> SOURCE EXCERPT
☆ ☆ ☆ ☆ ☆

Re: Two-phase commit issues

From: Heikki Linnakangas <hlinnaka(at)iki(dot)fi>
To: Tom Lane <tgl(at)sss(dot)pgh(dot)pa(dot)us>
Cc: Heikki Linnakangas <hlinnaka(at)iki(dot)fi>, Alvaro Herrera <alvherre(at)dcc(dot)uchile(dot)cl>, pgsql-hackers(at)postgresql(dot)org
Subject: Re: Two-phase commit issues
Date: 2005-05-19 06:30:15
Message-ID: Pine.OSF.4.61.0505190907400.219440@kosh.hut.fi
Views: Raw Message | Whole Thread | Download mbox | Resend email
Thread:
Lists: pgsql-hackers

On Wed, 18 May 2005, Tom Lane wrote:

> * The major missing issue that I've come across so far is that
> subtransaction and multixact state isn't preserved across a crash.
> Assuming that we want to store only top-level XIDs in the shared-memory
> list of prepared XIDs (which I think is important), it is essential that
> crash restart rebuild the pg_subxact status for prepared transactions.
> The subxacts of a prepared xact have to be seen as still running, and
> they won't be unless the subxact links are there. Since subxact.c is
> designed to wipe all its state on restart, we need to recreate those
> entries. Fortunately this doesn't seem hard: the state file for a
> prepared xact will include all of its subxact XIDs, and we can just
> do SubTransSetParent() on them while rereading the state file. (AFAICS
> it's sufficient to make each subxact link directly to the top XID, even
> if there was a more complex hierarchy originally.) Similarly, we've got
> to reconstruct MultiXactIds that any prepared xacts are members of, else
> row-level locks taken out by prepared xacts won't be enforced correctly.

☆ ☆ ☆ ☆ ☆

> RECORDS SHOWN
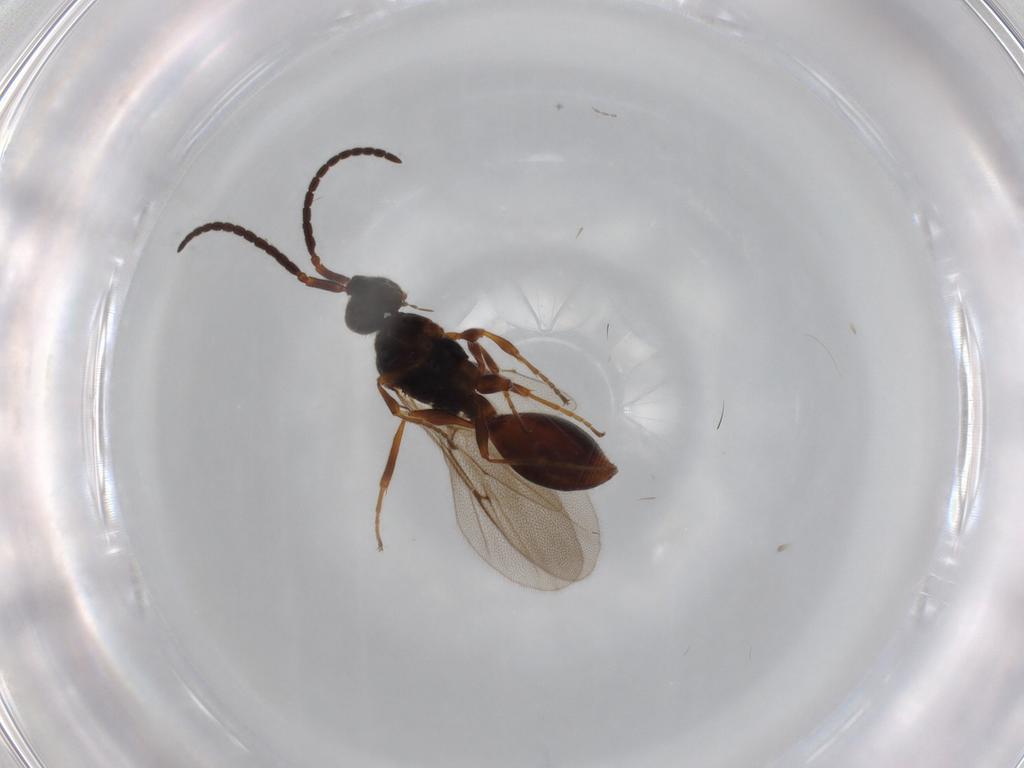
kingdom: Animalia
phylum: Arthropoda
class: Insecta
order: Hymenoptera
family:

☆ ☆ ☆ ☆ ☆

> DIRECTION
Print the entire two-phase commit post again, character for character. The entries were taken from a separate source.

> TASK SOLUTION
Re: Two-phase commit issues

From: Heikki Linnakangas <hlinnaka(at)iki(dot)fi>
To: Tom Lane <tgl(at)sss(dot)pgh(dot)pa(dot)us>
Cc: Heikki Linnakangas <hlinnaka(at)iki(dot)fi>, Alvaro Herrera <alvherre(at)dcc(dot)uchile(dot)cl>, pgsql-hackers(at)postgresql(dot)org
Subject: Re: Two-phase commit issues
Date: 2005-05-19 06:30:15
Message-ID: Pine.OSF.4.61.0505190907400.219440@kosh.hut.fi
Views: Raw Message | Whole Thread | Download mbox | Resend email
Thread:
Lists: pgsql-hackers

On Wed, 18 May 2005, Tom Lane wrote:

> * The major missing issue that I've come across so far is that
> subtransaction and multixact state isn't preserved across a crash.
> Assuming that we want to store only top-level XIDs in the shared-memory
> list of prepared XIDs (which I think is important), it is essential that
> crash restart rebuild the pg_subxact status for prepared transactions.
> The subxacts of a prepared xact have to be seen as still running, and
> they won't be unless the subxact links are there. Since subxact.c is
> designed to wipe all its state on restart, we need to recreate those
> entries. Fortunately this doesn't seem hard: the state file for a
> prepared xact will include all of its subxact XIDs, and we can just
> do SubTransSetParent() on them while rereading the state file. (AFAICS
> it's sufficient to make each subxact link directly to the top XID, even
> if there was a more complex hierarchy originally.) Similarly, we've got
> to reconstruct MultiXactIds that any prepared xacts are members of, else
> row-level locks taken out by prepared xacts won't be enforced correctly.